DESCRIPTION OF THE TASK: Rewrite the email relay discussion from "I think you" to "your other goals.", putting "specialists" in place of "experts".

TEXT BLOCK:
All this is not to say that some servers might not let you use them to relay messages to domains they aren't responsible for locally - in fact, that's how most home users use "smart" SMTP relays provided by their ISPs. But such relays are typically locked down either to customers or through authentication. You can configure Postfix to route messages that way, but why bother when Postfix can identify the best server to directly receive the message without another relay hop? I'm not familiar enough with Google Apps to know if it even offers servers for such relaying - though there are GMail relay servers if you can authenticate with a GMail account, so it might be similar.
One caveat in this discussion is that there are sometimes protections that various receiving servers may implement to try avoid mail forgeries. Since your Linode is not the declared receiver (via the DNS MX or A) for mail for the domain in question, you might look into adding an SPF DNS record for your domain listing your server as a valid mail server for the domain.
In terms of the exposure of your configuration for other purposes, the Postfix default configuration will prevent its use as a relay for connections from anywhere other than the networks listed in the "mynetworks" parameter, which by default is usually just localhost. You can also disabling it from even listening for inbound connections if you're using it strictly for outbound mail.
– David
I'm using Google Apps for recieving mail too. Using postfix to send mails from php scripts. (mail() function)
With this setup, any user on my linode send mail to anywhere using any address (after setup their email headers)
Its possible to use gmail as a relayhost. I tried it before using my email address that i created at google aps. But this time any user on my linode wants to send mail, it sends from my email address.
Can i configure postfix for multiple accounts?
I configure postfix to send email only using users domain name addresses.
Also i want to restrict users outgoing email to for example 300 relay
Any help would be appreciated
Thanks
Kerem
@krmdrms:
First of all, sorry about my not so good english skills
:oops: I'm using Google Apps for recieving mail too. Using postfix to send mails from php scripts. (mail() function)
With this setup, any user on my linode send mail to anywhere using any address (after setup their email headers)
Its possible to use gmail as a relayhost. I tried it before using my email address that i created at google aps. But this time any user on my linode wants to send mail, it sends from my email address.
Can i configure postfix for multiple accounts?
I configure postfix to send email only using users domain name addresses.
Also i want to restrict users outgoing email to for example 300 relay
Any help would be appreciated
Thanks
Kerem
If I understand your problem, I think it is the same as what I was experiencing. All email, no matter from where, was all being sent with the same From: address. Supposedly there is a way to get around this by adding some alternative From Addressing in the Gmail/Google App settings, but I was not able to get it to work.
I think you can accomplish what you want, but I will need to leave it to the experts to give you the details.
@db3l:
Well, the first thing to realize is that the configuration you are using just has your Postfix sending mail directly to the destination - there's no physical hop through any of Google's servers, other than of course if Google's servers are the mail servers for the domain a message is being sent to. I'm not sure why you would particularly need to relay through Google to achieve your other goals.
:
:
In terms of the exposure of your configuration for other purposes, the Postfix default configuration will prevent its use as a relay for connections from anywhere other than the networks listed in the "mynetworks" parameter, which by default is usually just localhost. You can also disabling it from even listening for inbound connections if you're using it strictly for outbound mail.
– David
David, you went above and beyond with your explanation and it really helped. Thank you very much.

DATA FOR REVIEW:
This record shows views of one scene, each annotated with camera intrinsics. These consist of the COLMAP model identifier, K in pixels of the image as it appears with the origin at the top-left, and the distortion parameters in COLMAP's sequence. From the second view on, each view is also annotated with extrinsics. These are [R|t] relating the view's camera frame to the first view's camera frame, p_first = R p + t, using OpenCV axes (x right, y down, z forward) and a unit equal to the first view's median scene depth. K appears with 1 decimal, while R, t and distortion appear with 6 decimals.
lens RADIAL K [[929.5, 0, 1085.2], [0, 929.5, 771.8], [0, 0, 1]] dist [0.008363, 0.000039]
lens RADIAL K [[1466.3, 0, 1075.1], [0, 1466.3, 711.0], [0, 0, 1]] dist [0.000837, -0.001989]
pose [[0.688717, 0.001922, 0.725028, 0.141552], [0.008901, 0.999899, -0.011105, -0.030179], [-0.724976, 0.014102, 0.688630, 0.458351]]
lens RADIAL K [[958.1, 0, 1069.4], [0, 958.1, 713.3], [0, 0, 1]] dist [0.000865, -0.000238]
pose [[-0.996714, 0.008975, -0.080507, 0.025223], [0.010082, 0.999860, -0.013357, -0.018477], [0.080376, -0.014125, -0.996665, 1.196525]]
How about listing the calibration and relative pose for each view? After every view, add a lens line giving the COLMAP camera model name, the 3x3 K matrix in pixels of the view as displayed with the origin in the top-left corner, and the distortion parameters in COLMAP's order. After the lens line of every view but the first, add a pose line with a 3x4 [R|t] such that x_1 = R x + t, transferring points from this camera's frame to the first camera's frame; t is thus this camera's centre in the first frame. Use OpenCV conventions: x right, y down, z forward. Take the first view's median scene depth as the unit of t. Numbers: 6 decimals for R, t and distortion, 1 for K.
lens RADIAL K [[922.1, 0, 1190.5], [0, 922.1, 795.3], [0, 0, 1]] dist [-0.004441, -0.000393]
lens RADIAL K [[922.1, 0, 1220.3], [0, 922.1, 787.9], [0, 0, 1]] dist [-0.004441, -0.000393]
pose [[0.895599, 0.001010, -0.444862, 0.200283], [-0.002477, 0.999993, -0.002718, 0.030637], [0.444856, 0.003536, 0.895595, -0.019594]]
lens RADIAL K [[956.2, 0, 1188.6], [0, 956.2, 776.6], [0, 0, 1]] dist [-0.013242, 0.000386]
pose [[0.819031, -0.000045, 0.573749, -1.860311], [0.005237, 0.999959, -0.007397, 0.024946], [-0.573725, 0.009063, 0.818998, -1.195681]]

FINAL ANSWER:
I think you can accomplish what you want, but I will need to leave it to the specialists to give you the details.
@db3l:
Well, the first thing to realize is that the configuration you are using just has your Postfix sending mail directly to the destination - there's no physical hop through any of Google's servers, other than of course if Google's servers are the mail servers for the domain a message is being sent to. I'm not sure why you would particularly need to relay through Google to achieve your other goals.